Data:
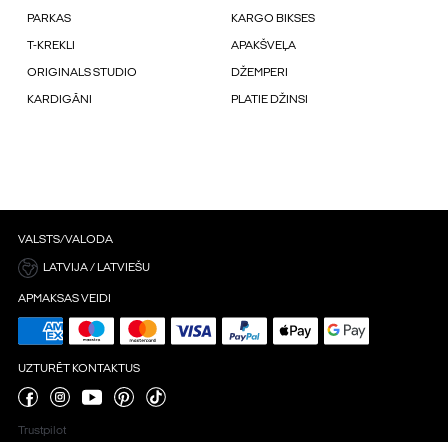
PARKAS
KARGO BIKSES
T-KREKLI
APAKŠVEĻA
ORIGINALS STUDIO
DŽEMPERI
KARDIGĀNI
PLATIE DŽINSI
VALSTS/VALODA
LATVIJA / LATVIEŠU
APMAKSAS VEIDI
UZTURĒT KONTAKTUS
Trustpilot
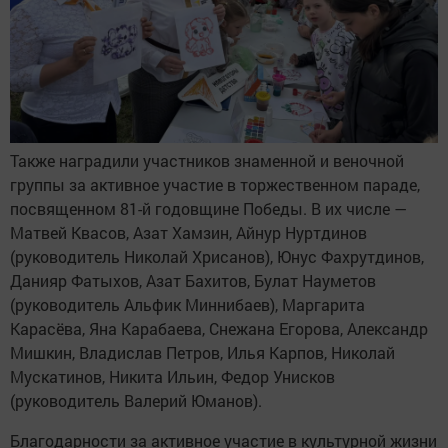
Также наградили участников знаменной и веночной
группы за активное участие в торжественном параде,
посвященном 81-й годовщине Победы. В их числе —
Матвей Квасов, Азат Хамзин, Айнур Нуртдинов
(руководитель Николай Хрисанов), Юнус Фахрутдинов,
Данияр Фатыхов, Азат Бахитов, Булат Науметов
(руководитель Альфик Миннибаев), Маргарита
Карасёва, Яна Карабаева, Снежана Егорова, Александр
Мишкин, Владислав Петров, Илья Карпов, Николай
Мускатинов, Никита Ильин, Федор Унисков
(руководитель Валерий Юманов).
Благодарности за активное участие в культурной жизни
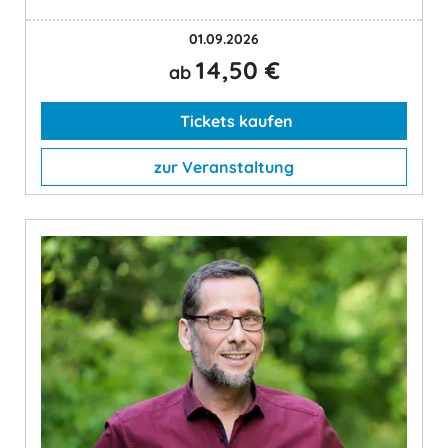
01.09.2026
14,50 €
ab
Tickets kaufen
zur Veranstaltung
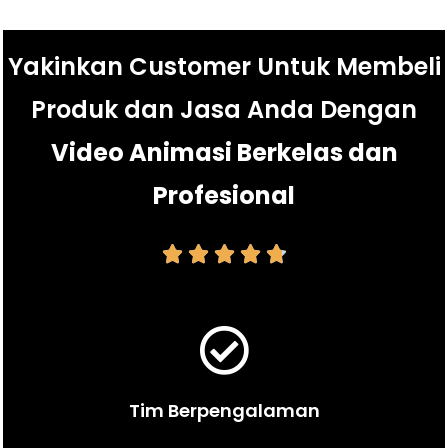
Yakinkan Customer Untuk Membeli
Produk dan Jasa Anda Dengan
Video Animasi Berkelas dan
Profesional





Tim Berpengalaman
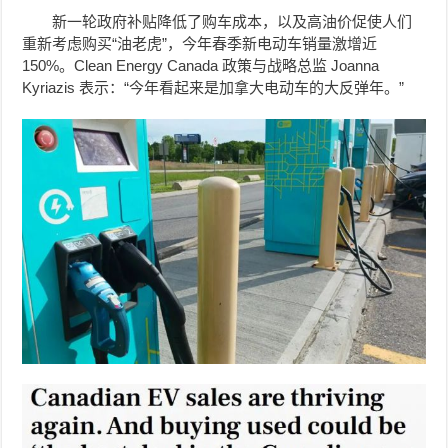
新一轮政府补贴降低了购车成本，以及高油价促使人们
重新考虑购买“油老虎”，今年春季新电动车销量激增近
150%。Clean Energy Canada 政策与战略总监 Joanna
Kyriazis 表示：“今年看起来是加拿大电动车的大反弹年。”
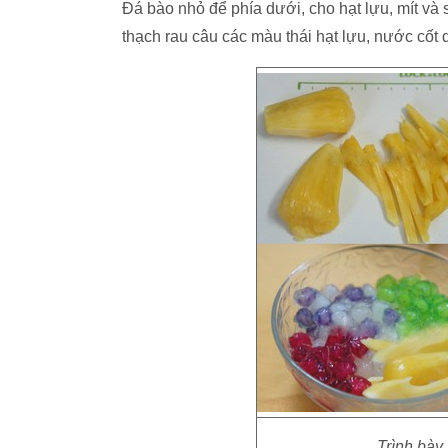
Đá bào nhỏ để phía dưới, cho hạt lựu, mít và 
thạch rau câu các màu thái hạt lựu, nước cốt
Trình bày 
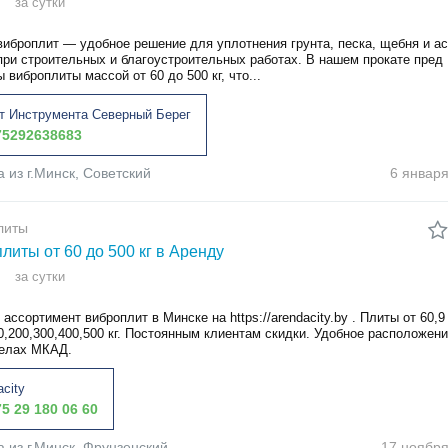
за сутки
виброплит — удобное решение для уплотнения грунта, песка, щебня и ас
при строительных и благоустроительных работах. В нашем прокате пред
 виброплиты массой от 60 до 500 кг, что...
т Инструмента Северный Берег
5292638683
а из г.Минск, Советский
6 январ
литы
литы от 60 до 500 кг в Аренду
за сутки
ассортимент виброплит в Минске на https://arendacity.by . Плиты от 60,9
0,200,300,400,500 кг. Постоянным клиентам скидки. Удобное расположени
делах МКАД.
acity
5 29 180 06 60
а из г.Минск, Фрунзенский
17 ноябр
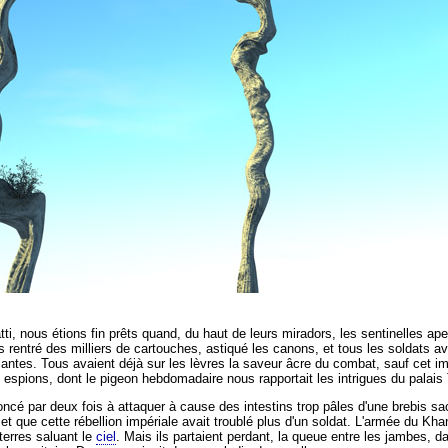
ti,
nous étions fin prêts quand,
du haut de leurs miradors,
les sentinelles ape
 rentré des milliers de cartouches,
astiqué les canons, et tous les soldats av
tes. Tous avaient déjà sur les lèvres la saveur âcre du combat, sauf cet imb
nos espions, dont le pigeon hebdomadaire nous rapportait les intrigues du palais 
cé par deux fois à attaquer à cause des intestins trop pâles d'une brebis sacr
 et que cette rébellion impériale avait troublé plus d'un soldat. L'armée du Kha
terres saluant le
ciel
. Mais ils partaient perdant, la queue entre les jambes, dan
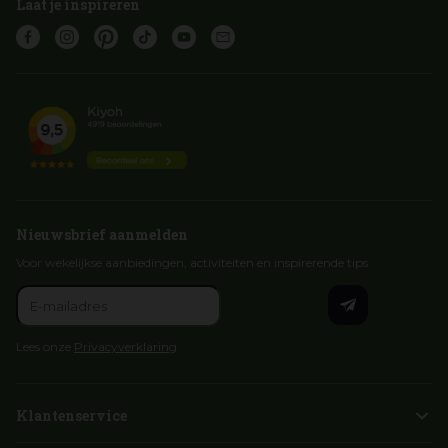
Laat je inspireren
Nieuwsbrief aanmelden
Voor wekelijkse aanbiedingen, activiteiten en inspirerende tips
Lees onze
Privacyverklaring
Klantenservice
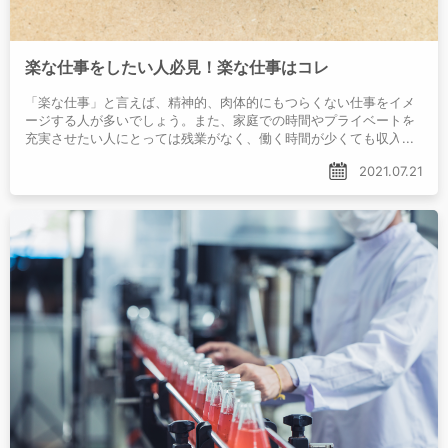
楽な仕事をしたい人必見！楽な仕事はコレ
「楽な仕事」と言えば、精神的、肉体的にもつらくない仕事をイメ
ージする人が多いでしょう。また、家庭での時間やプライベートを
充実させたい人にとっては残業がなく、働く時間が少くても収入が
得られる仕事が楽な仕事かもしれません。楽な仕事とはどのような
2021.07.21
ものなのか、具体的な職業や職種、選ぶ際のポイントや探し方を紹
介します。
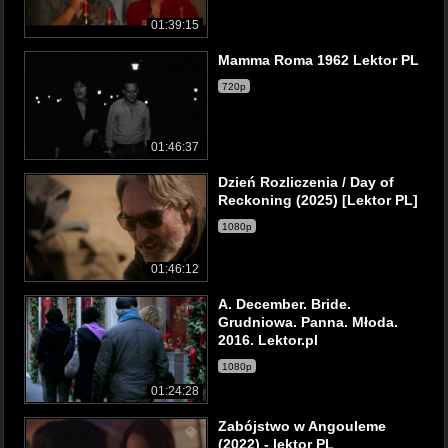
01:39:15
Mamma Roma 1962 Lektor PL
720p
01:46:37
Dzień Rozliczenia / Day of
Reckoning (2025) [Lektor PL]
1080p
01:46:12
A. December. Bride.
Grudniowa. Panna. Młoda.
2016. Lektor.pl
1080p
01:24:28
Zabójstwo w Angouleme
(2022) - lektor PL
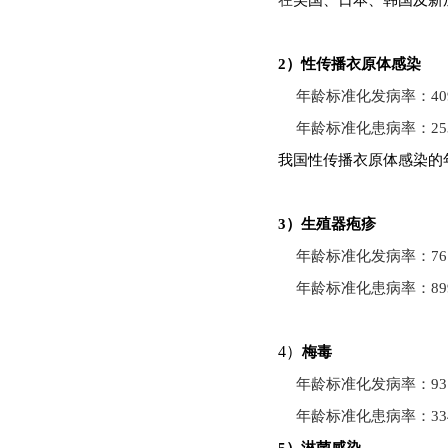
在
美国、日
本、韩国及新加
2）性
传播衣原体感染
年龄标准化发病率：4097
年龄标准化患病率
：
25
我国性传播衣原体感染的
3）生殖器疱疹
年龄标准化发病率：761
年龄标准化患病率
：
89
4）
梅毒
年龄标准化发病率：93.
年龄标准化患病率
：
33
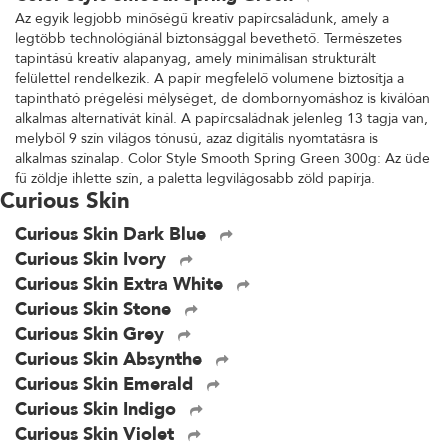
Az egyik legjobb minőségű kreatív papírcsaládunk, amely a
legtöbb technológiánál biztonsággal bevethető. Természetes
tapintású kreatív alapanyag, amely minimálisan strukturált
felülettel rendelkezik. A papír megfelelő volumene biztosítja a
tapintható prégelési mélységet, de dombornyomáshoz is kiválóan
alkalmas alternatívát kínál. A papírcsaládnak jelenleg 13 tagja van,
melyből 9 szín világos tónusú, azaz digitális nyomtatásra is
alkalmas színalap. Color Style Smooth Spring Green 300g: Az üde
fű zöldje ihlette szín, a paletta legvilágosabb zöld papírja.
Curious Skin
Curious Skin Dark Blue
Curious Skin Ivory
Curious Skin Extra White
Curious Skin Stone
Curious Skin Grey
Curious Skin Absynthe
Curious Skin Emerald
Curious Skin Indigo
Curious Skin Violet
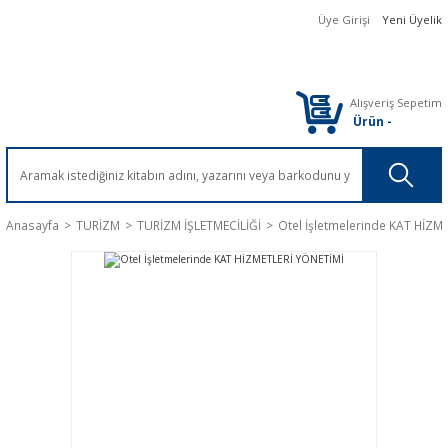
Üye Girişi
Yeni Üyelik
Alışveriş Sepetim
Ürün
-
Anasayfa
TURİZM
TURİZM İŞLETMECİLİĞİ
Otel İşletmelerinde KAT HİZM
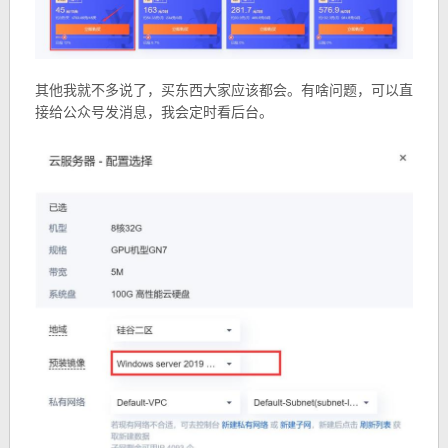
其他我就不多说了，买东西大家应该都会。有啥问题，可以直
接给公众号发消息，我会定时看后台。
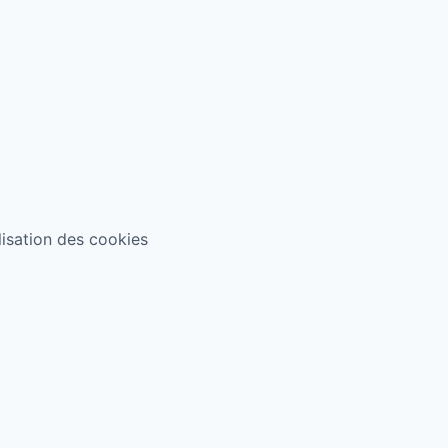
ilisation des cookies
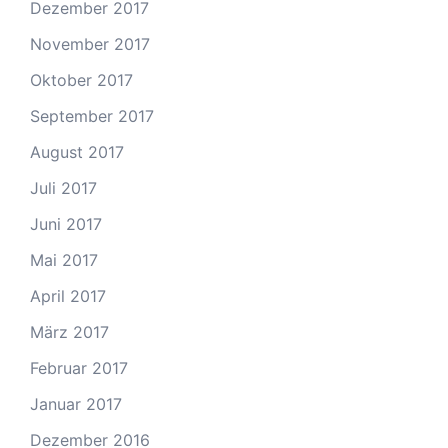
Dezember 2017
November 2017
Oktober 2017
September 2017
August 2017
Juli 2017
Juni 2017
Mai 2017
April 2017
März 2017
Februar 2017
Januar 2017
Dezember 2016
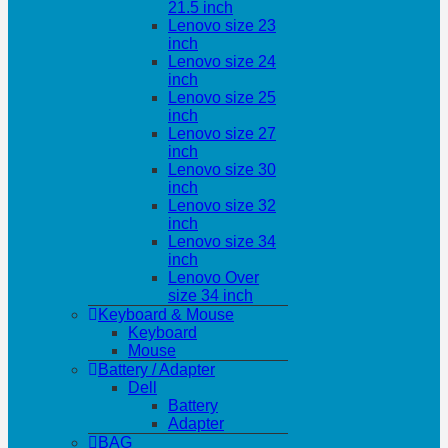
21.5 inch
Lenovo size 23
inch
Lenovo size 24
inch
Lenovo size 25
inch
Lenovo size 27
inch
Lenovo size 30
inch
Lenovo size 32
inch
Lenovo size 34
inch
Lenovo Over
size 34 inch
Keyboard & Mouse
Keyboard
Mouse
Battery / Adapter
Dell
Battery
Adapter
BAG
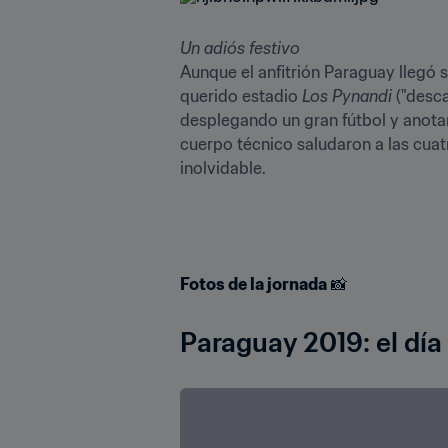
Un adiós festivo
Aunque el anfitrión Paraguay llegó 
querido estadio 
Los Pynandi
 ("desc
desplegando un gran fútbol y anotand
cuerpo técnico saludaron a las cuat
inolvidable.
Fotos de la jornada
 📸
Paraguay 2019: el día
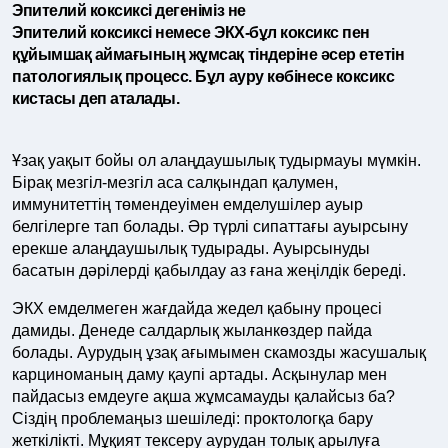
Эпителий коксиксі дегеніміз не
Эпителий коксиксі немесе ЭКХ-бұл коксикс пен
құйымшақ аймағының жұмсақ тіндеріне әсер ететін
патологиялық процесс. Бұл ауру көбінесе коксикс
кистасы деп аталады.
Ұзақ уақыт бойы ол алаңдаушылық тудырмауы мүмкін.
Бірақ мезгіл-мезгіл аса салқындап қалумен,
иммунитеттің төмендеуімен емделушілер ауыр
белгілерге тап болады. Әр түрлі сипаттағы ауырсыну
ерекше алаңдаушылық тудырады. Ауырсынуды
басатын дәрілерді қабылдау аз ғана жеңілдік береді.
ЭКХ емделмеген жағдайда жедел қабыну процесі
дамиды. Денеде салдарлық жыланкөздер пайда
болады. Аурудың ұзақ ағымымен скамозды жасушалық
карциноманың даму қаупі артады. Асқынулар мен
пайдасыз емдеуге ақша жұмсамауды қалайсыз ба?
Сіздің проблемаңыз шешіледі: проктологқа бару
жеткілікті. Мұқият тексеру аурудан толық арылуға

Task to complete: Copy out the lines of the rows above, starting with the line that contains "Un adiós festivo" and going on through the line that contains "Paraguay 2019: el día".

Task output:
Un adiós festivo
Aunque el anfitrión Paraguay llegó 
querido estadio 
Los Pynandi
 ("desc
desplegando un gran fútbol y anotand
cuerpo técnico saludaron a las cuat
inolvidable.
Fotos de la jornada
 📸
Paraguay 2019: el día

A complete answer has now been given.